Menanggapi hal ini, Pelaksana Tugas (Plt.) Inspektur Papua Barat, Dr. Erwin Saragih, SH., MH, menyampaikan bahwa opini WDP maupun WTP bukanlah jaminan bahwa tidak terdapat kerugian negara atau daerah. Ia menegaskan bahwa hal ini seringkali disalahpahami oleh publik.
“Opini WDP yang diberikan BPK RI kepada Pemprov Papua Barat merupakan petunjuk bagi kami untuk terus melakukan pembenahan serta memperbaiki tata kelola pemerintahan dan keuangan,” tegas Erwin.
Mantan Kepala Kejaksaan Negeri Biak Numfor itu juga menyatakan komitmennya untuk menindaklanjuti seluruh temuan BPK, tidak hanya yang ditemukan pada tahun 2024, tetapi juga temuan-temuan tahun sebelumnya, yakni 2023 dan 2022.
Ia menjelaskan bahwa pihaknya telah menjalin koordinasi erat antara APIP (Aparat Pengawasan Intern Pemerintah) dan APH (Aparat Penegak Hukum), baik di tingkat kabupaten/kota maupun provinsi.
Hal ini merujuk pada kesepakatan bersama antara Mendagri, Kapolri, dan Jaksa Agung, sebagaimana tertuang dalam MoU Nomor: 100.4.7/437/AJ; Nomor: 1 Tahun 2023; dan Nomor: NK/1/I/2023. MoU ini mengatur koordinasi dalam penanganan laporan atau pengaduan penyelenggaraan pemerintahan.
“MoU itu sudah ditandatangani di tingkat pusat. Tugas kami kini adalah menjalankannya di tingkat provinsi dan kabupaten,” jelas Erwin kepada wartawan, Jumat (25/7/2025).

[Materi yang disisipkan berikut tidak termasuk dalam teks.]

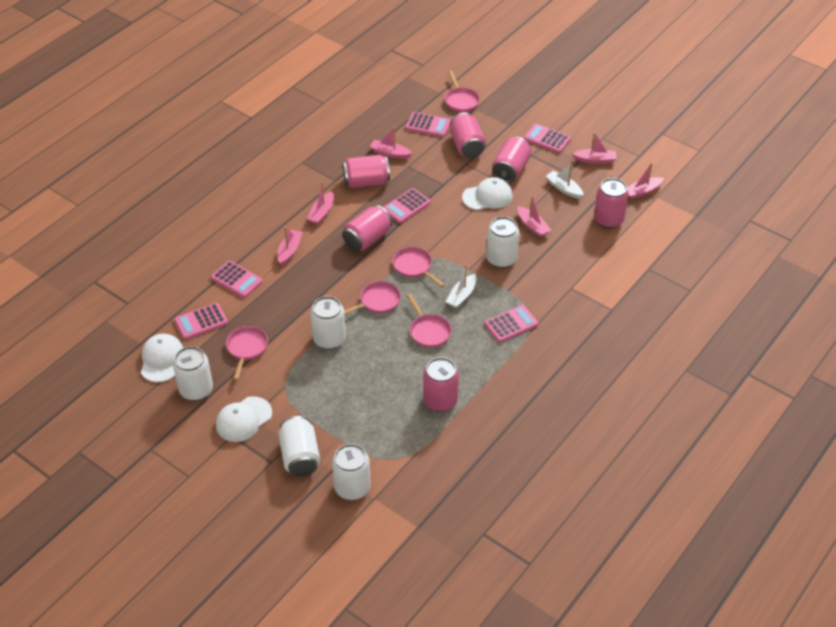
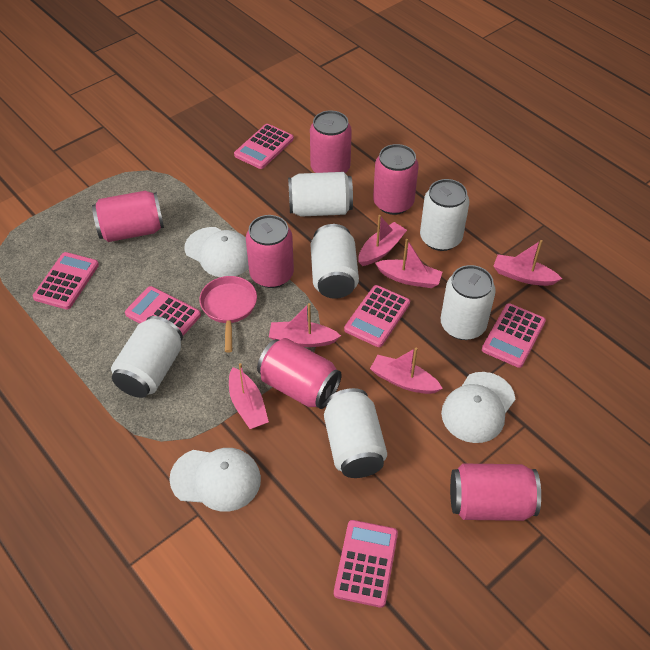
pink pan: 5 -> 1
white boat: 2 -> 0
white can: 5 -> 6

Menurutnya, Sejak diterimanya Laporan Hasil Pemeriksaan (LHP) BPK RI pada sore hari itu, Erwin menyampaikan bahwa pihaknya telah mulai menghitung masa 60 hari kerja untuk menyelesaikan seluruh temuan yang ada.
Selama periode tersebut, temuan yang bersifat administratif, seperti kerugian daerah yang telah diproses melalui Tuntutan Ganti Rugi (TGR) atau Tuntutan Perbendaharaan (TP) akan dianggap selesai jika telah dipenuhi sesuai prosedur. Temuan semacam ini tidak masuk ke dalam ranah APH, sebagaimana diatur dalam Pasal 4 huruf (b) MoU.

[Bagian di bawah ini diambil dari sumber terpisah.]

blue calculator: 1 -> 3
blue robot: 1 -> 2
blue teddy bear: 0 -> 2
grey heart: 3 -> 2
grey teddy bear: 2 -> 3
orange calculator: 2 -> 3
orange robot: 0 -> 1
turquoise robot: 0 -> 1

Lanjutnya , namun demikian, jika dalam 60 hari temuan tidak ditindaklanjuti, maka kasus tersebut akan menjadi ranah penegakan hukum.
Indikasi kerugian negara atau daerah akan diserahkan oleh APIP kepada APH di tingkat kabupaten/kota atau provinsi untuk diproses lebih lanjut hingga ke pengadilan tindak pidana korupsi (tipikor), sesuai Pasal 5 Ayat (2) MoU.
“Kecuali pekerjaan fiktif, unsur pidananya jelas. Maka APH bisa langsung masuk dan mengeksekusi,” tegas Erwin, yang juga pernah menjabat sebagai Kepala Kejaksaan Negeri Sorong.
Saat ditanya mengenai harapannya terhadap LKPD Tahun Anggaran 2025, mantan Asisten Intelijen Kejaksaan Tinggi Papua Barat ini menyatakan optimisme bahwa Papua Barat akan mampu meraih opini Wajar Tanpa Pengecualian (WTP).
“Sepanjang mekanisme penanganan perkara dijalankan sesuai MoU Mendagri–Kapolri–Jaksa Agung, saya yakin kita bisa mencapai WTP,” ungkapnya optimis.
Ia menegaskan pula bahwa jika setelah 60 hari temuan belum diselesaikan, maka temuan dengan nilai kerugian di bawah Rp1 miliar akan diserahkan ke APH kabupaten/kota, sedangkan yang bernilai di atas Rp1 miliar akan ditangani oleh APH provinsi.
“Tujuannya jelas, agar di LKPD 2025 tidak ada lagi temuan BPK yang berulang,” pungkasnya.
Plt. Inspektur Dr. Erwin Saragih mengakhiri pernyataannya dengan penuh ketegasan dan harapan terhadap perbaikan tata kelola keuangan daerah yang lebih akuntabel dan transparan.